_PROBLEM DETAILS:_ All lines of the entries with "document" in them must be listed.

■ ■ ■

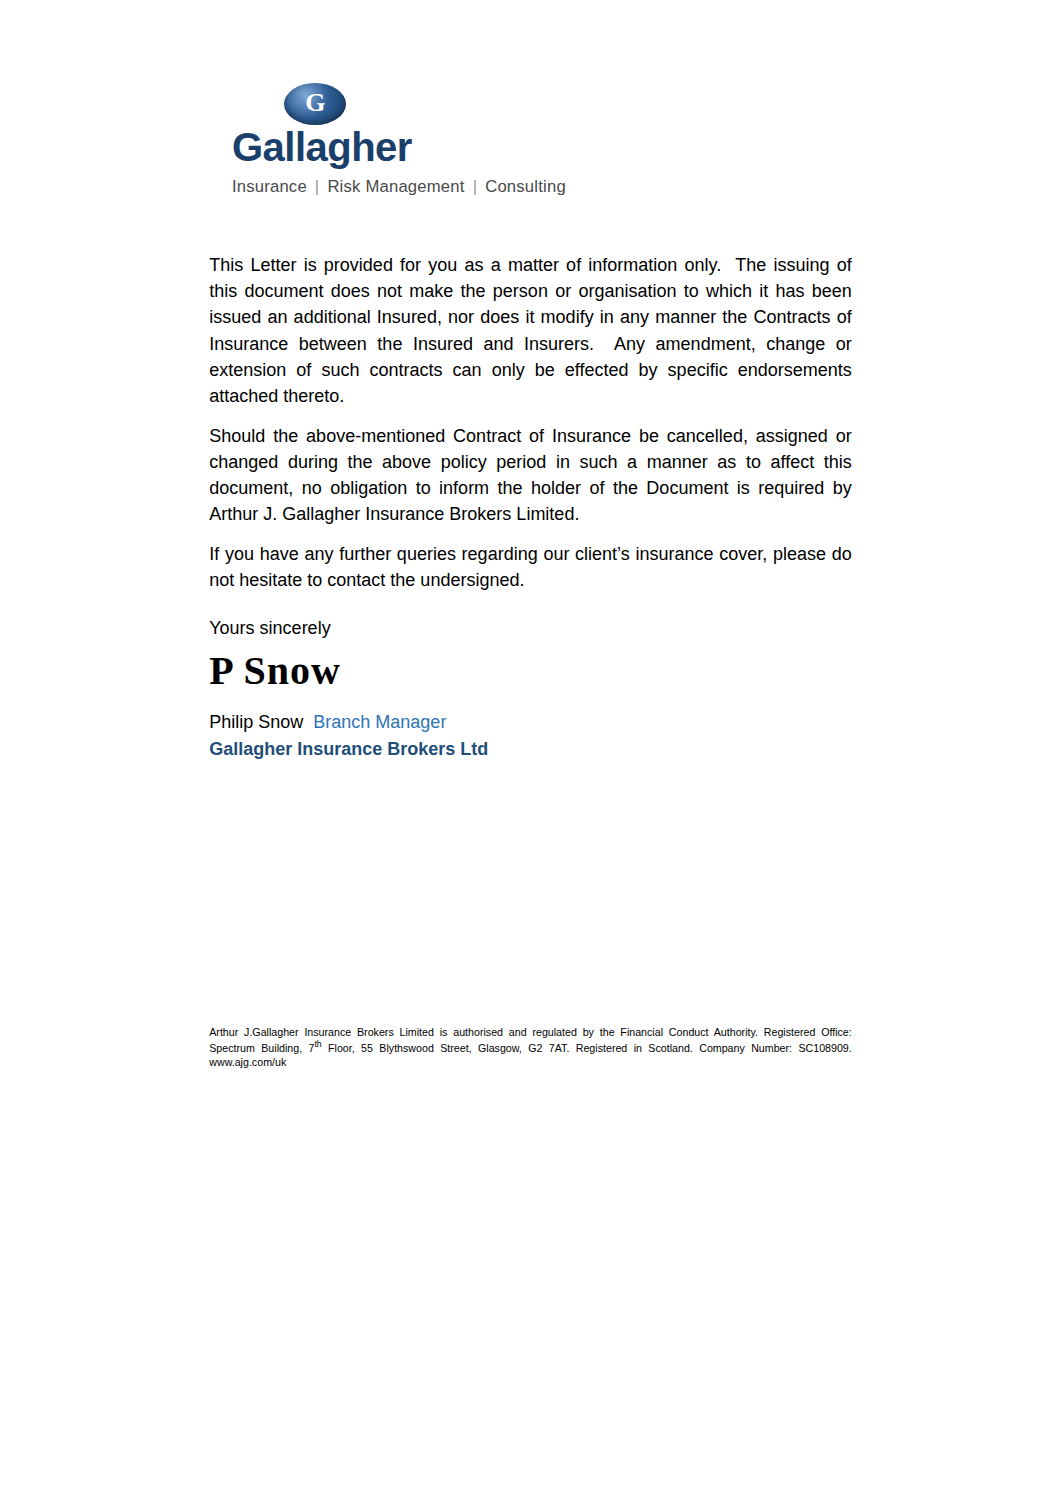Gallagher
Insurance|Risk Management|Consulting
This Letter is provided for you as a matter of information only. The issuing of this document does not make the person or organisation to which it has been issued an additional Insured, nor does it modify in any manner the Contracts of Insurance between the Insured and Insurers. Any amendment, change or extension of such contracts can only be effected by specific endorsements attached thereto.
Should the above-mentioned Contract of Insurance be cancelled, assigned or changed during the above policy period in such a manner as to affect this document, no obligation to inform the holder of the Document is required by Arthur J. Gallagher Insurance Brokers Limited.
If you have any further queries regarding our client’s insurance cover, please do not hesitate to contact the undersigned.
Yours sincerely
P Snow
Philip SnowBranch Manager
Gallagher Insurance Brokers Ltd
Arthur J.Gallagher Insurance Brokers Limited is authorised and regulated by the Financial Conduct Authority. Registered Office: Spectrum Building, 7th Floor, 55 Blythswood Street, Glasgow, G2 7AT. Registered in Scotland. Company Number: SC108909. www.ajg.com/uk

■ ■ ■

_RESPONSE TO THIS TASK:_
This Letter is provided for you as a matter of information only. The issuing of this document does not make the person or organisation to which it has been issued an additional Insured, nor does it modify in any manner the Contracts of Insurance between the Insured and Insurers. Any amendment, change or extension of such contracts can only be effected by specific endorsements attached thereto.
Should the above-mentioned Contract of Insurance be cancelled, assigned or changed during the above policy period in such a manner as to affect this document, no obligation to inform the holder of the Document is required by Arthur J. Gallagher Insurance Brokers Limited.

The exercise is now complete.